Pero todo se va a precipitar unos pocos días antes de aquel fatídico 1 de junio. Primero es una pelea con su familia, un brote serio como nunca habían visto, muy violento, que como pueden solucionan con asistencia médica y una inyección de trankimazín. Al día siguiente, Isidro deambula por el pueblo, va hablando solo, ni se entiende muy bien lo que dice. Parece que ya se ha ido de sí mismo. Unos agentes locales le abordaron en el barrio viejo. Isidro hablaba del demonio y les mostró a los policías el móvil: “Quitadme la localización porque me van a encontrar, los otros me van a encontrar”.
Y la noche del 1 de junio, por primera vez en dos semanas, pasan la noche juntos los tres en la casita del Barrio Bajo. De madrugada los vecinos oyen golpes, gritos y a Enmanuel llorar. Isidro, dice él, ha desconectado el móvil, está apagado, pero el teléfono suena y una voz al otro lado le anuncia el apocalipsis y que debe salvar a Enmanuel, debe matarle. El relato es confuso, ya que sólo Sara e Isidro son testigos de lo sucedido. Sara dice que estaba dormida y que se levantó al baño y se encontró a Isidro apretando al bebé muy fuerte sobre su pecho, asfixiándolo. Ella trata de evitarlo y él la empuja y empieza a patearla. Es cuando la policía, alertada por el vecindario, llama a la puerta. De repente, todo es silencio. Él no abre, la policía se queda expectante al otro lado de la puerta, pero sólo se escuchan los llantos intermitentes del niño. No hay golpes ni gritos. Aún así se quedan, insisten. Hasta pasado un buen rato, ya amanecido, Isidro no abre la puerta. Les dice que todo está bien, los agentes le piden que se identifique y él regresa dentro a buscar el DNI. Cuando sale esta segunda vez les franquea la puerta: “Sé lo que ha pasado. Una desgracia. Haced lo que tengáis que hacer”. Es cuando los policías entran y se encuentran al pequeño Enmanuel tirado en el suelo, muerto. “¿Cómo has podido hacer esto a tu propio hijo? Has matado a tu hijo”. “Sí, lo he matado yo. Llevadme a la Peña que me tire”. Dos años después, ya en el juicio, declarará que no recuerda absolutamente nada de aquello, sólo que disparataba mucho. No recordaba haber hablado con los guardias civiles, ni mucho menos haber confesado que había matado al bebé porque tampoco recordaba haberlo matado, como tampoco recordaba que hubiera pegado a Sara ni que hubiera recibido mensajes apocalípticos en el móvil.

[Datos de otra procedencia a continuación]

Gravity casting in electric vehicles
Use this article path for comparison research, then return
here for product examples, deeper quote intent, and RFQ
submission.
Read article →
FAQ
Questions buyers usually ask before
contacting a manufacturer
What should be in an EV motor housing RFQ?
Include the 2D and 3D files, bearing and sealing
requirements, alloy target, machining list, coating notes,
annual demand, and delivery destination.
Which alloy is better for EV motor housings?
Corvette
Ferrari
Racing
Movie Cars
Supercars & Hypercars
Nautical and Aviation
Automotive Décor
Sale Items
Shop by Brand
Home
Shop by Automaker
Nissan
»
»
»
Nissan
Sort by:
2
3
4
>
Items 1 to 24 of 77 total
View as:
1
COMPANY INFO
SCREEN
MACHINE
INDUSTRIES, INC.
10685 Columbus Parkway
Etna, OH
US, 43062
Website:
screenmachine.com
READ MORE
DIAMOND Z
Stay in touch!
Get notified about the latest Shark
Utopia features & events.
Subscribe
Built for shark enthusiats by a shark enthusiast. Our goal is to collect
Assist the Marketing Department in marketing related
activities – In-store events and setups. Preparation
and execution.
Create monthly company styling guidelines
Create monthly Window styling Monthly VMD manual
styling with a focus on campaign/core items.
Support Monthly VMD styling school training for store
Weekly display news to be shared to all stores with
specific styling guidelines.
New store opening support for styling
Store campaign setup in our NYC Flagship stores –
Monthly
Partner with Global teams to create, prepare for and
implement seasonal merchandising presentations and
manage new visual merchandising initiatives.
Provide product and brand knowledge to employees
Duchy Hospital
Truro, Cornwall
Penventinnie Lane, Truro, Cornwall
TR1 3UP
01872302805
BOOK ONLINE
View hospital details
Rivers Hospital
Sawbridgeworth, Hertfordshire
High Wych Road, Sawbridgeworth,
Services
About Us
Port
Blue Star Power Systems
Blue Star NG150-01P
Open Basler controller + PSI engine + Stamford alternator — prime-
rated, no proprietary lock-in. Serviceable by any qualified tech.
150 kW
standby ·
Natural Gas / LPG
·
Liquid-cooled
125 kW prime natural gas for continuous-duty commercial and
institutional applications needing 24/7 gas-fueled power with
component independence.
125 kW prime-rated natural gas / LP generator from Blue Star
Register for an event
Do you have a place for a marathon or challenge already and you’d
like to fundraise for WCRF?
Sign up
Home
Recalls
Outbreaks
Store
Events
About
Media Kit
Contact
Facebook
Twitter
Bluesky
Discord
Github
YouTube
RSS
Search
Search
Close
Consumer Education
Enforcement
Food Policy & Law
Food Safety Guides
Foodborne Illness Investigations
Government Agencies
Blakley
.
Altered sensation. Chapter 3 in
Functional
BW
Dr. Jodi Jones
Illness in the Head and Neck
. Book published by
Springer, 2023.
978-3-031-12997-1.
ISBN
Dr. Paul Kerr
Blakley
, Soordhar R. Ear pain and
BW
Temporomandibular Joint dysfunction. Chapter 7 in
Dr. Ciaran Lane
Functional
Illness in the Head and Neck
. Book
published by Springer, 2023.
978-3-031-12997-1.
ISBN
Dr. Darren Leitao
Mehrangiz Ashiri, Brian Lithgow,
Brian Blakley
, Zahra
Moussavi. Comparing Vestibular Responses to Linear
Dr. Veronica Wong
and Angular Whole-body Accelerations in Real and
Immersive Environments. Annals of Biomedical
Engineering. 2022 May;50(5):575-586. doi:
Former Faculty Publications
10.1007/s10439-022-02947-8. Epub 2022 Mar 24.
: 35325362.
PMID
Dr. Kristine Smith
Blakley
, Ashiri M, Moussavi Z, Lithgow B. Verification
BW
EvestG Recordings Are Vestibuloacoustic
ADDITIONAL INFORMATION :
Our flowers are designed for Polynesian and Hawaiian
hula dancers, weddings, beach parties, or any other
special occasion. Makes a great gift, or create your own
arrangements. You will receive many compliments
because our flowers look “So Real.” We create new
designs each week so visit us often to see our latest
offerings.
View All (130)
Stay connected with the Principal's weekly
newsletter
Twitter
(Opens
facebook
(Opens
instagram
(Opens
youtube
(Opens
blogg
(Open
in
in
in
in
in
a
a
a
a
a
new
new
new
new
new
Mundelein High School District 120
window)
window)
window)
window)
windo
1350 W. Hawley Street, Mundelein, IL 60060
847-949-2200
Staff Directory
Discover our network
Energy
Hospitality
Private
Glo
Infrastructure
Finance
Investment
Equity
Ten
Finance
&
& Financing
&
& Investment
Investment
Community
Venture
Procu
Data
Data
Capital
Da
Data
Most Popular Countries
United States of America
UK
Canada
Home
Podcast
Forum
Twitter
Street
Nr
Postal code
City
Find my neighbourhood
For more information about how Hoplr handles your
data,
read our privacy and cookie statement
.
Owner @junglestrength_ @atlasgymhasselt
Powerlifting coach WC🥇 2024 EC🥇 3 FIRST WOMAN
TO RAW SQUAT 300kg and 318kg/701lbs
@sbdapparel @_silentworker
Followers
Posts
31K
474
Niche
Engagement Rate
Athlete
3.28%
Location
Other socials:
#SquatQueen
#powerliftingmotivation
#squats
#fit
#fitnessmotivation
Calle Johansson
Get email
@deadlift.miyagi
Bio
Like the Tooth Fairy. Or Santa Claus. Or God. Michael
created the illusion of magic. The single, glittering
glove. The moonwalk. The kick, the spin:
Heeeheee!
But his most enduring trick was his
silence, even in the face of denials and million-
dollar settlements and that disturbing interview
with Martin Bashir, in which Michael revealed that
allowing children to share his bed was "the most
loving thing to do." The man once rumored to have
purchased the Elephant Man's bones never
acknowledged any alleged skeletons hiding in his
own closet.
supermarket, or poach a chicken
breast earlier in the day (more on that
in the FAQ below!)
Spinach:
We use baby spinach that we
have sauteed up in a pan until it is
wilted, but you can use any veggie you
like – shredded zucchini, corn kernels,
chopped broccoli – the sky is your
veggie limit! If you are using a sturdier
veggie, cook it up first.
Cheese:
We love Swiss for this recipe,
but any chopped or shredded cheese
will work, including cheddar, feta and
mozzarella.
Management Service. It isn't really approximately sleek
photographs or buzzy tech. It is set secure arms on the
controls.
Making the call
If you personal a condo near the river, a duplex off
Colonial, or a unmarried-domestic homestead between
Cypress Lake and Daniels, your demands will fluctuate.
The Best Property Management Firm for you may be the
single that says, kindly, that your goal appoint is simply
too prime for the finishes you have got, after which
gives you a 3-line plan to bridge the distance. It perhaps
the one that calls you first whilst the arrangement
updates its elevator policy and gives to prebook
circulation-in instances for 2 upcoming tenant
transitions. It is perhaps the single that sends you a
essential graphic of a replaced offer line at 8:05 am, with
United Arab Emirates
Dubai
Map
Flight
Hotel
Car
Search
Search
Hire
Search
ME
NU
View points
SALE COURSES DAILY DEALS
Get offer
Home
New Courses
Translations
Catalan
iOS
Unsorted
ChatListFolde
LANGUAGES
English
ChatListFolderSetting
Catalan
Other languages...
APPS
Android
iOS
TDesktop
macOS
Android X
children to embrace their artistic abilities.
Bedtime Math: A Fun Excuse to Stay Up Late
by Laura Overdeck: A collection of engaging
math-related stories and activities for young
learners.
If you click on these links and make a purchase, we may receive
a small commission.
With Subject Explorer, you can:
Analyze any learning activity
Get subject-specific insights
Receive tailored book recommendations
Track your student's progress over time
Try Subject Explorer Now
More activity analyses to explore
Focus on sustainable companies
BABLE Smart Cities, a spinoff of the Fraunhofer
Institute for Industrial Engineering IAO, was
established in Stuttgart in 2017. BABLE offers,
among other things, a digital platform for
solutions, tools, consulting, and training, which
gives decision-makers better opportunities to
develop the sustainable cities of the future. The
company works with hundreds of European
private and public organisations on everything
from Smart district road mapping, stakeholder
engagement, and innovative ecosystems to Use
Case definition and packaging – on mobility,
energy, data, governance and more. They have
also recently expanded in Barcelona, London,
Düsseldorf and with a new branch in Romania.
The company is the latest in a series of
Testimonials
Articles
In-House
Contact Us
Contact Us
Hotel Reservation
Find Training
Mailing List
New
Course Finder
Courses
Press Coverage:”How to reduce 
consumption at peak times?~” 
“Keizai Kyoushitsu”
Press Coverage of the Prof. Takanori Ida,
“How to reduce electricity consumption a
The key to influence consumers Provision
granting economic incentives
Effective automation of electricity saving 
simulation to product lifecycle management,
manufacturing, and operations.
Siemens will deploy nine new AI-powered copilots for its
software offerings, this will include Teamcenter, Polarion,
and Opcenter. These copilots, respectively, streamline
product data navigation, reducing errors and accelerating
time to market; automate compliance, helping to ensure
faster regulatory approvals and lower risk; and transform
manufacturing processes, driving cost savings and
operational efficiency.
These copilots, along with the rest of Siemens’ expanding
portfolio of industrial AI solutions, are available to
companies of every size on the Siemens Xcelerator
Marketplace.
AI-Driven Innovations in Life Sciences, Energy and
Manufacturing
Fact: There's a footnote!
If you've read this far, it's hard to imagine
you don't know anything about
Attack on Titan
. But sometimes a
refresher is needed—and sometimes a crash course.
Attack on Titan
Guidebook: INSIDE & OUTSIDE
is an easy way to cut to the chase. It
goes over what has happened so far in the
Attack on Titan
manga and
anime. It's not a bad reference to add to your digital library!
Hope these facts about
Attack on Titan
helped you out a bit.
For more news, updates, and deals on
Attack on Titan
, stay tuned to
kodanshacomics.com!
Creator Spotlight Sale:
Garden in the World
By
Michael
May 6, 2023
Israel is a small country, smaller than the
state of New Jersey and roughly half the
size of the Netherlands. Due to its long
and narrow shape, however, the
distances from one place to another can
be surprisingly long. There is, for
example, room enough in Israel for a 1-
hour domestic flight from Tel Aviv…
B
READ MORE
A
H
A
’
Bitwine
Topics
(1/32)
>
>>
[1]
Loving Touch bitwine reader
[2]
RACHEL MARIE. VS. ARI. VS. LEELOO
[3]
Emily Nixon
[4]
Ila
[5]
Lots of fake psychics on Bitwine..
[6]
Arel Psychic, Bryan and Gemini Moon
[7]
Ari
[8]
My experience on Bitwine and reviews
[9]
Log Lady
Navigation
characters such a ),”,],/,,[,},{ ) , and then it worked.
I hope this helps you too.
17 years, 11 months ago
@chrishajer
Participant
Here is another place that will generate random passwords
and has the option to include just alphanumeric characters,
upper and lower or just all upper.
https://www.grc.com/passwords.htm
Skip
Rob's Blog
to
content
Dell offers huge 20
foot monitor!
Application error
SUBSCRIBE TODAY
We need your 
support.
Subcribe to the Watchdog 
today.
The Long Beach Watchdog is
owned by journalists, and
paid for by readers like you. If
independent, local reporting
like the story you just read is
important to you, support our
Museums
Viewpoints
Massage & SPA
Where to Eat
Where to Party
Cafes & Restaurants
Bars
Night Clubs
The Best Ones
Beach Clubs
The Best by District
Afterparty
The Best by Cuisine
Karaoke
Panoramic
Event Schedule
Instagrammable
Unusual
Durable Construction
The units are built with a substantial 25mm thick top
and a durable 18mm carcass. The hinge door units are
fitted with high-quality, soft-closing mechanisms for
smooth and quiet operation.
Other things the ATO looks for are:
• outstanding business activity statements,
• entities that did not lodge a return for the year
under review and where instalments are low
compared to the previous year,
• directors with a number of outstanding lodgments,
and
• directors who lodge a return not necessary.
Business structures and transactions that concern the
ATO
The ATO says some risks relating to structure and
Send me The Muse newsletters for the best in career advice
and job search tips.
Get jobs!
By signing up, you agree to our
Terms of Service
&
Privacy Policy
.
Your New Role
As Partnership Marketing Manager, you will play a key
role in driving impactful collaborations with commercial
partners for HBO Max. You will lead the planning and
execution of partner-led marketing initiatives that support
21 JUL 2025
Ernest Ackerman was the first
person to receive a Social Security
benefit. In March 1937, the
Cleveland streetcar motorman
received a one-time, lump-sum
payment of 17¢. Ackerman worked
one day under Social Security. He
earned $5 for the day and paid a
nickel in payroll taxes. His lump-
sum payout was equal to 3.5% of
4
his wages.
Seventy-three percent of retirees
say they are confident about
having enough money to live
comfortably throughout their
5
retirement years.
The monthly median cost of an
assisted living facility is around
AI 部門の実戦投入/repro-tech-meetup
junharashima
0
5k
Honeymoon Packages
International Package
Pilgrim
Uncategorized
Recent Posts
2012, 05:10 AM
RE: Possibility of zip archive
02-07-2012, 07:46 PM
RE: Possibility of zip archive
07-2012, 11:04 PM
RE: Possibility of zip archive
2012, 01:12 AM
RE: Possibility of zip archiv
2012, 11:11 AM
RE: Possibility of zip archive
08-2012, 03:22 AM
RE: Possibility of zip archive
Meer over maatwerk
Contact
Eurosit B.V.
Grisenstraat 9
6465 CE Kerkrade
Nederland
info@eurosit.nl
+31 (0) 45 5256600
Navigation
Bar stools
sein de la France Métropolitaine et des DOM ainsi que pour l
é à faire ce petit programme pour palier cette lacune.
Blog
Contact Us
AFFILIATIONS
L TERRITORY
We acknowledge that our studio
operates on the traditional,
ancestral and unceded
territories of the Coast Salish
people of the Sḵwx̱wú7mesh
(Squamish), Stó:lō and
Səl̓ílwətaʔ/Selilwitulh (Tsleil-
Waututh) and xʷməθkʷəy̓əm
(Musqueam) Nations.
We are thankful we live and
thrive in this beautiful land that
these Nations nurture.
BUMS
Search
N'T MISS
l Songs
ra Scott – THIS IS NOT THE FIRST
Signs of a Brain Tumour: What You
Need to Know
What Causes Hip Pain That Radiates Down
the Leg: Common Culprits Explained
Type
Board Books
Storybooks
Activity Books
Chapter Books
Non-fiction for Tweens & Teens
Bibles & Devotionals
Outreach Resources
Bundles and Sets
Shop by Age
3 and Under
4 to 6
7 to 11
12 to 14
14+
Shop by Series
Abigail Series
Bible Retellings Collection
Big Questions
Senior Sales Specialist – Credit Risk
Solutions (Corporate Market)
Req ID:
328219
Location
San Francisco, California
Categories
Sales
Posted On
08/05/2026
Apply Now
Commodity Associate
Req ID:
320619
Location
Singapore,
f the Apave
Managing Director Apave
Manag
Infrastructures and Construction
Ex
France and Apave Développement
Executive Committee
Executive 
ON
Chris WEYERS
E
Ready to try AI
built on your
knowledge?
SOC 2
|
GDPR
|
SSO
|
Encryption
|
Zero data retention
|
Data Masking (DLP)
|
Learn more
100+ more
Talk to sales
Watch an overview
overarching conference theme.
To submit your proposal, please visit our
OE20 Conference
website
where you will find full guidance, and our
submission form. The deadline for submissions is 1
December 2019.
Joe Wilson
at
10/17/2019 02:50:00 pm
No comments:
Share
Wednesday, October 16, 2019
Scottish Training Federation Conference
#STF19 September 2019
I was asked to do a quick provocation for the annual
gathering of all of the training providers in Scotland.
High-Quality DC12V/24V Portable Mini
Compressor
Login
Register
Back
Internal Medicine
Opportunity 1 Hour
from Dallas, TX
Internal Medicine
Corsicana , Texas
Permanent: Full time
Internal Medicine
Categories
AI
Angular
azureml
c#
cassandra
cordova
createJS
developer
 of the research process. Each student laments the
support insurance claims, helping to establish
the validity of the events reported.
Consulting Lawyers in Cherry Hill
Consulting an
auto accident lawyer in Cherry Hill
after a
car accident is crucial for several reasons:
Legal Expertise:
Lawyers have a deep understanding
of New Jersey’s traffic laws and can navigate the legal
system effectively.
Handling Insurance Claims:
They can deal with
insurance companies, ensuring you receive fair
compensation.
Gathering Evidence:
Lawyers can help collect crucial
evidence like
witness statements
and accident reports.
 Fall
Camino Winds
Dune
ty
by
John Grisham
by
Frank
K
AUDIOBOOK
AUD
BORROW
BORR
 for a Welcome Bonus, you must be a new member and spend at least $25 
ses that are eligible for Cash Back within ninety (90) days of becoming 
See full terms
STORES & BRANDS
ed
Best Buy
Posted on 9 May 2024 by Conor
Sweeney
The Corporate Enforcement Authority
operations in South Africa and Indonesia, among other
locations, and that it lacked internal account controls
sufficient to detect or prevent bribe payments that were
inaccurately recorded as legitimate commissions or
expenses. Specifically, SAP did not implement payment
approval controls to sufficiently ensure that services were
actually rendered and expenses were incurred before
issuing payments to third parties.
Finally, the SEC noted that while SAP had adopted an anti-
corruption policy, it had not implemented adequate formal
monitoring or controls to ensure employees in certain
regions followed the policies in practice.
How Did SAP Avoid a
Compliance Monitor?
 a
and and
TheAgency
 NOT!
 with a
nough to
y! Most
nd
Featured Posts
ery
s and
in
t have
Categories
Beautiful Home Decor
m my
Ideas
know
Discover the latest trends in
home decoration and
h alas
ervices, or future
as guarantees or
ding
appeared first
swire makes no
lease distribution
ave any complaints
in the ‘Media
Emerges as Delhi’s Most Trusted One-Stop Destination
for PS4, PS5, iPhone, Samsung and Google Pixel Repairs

Pero en un primer momento, ante el cadáver del bebé tirado en el suelo, los agentes no perciben nada incoherente en su relato. Muestra su arrepentimiento, su deseo de matarse, pero nada de voces en el móvil. Es horas después, tras pasar la noche en el calabozo, cuando vuelve a desvariar, cuando dice que el niño en realidad no es suyo, que quiere que le hagan una prueba de ADN y, a continuación, habla del teléfono, de la voz del demonio, del Armagedón. Es entonces cuando dice que quiere confesar y en su declaración revela lo sucedido: “Han sido los otros”.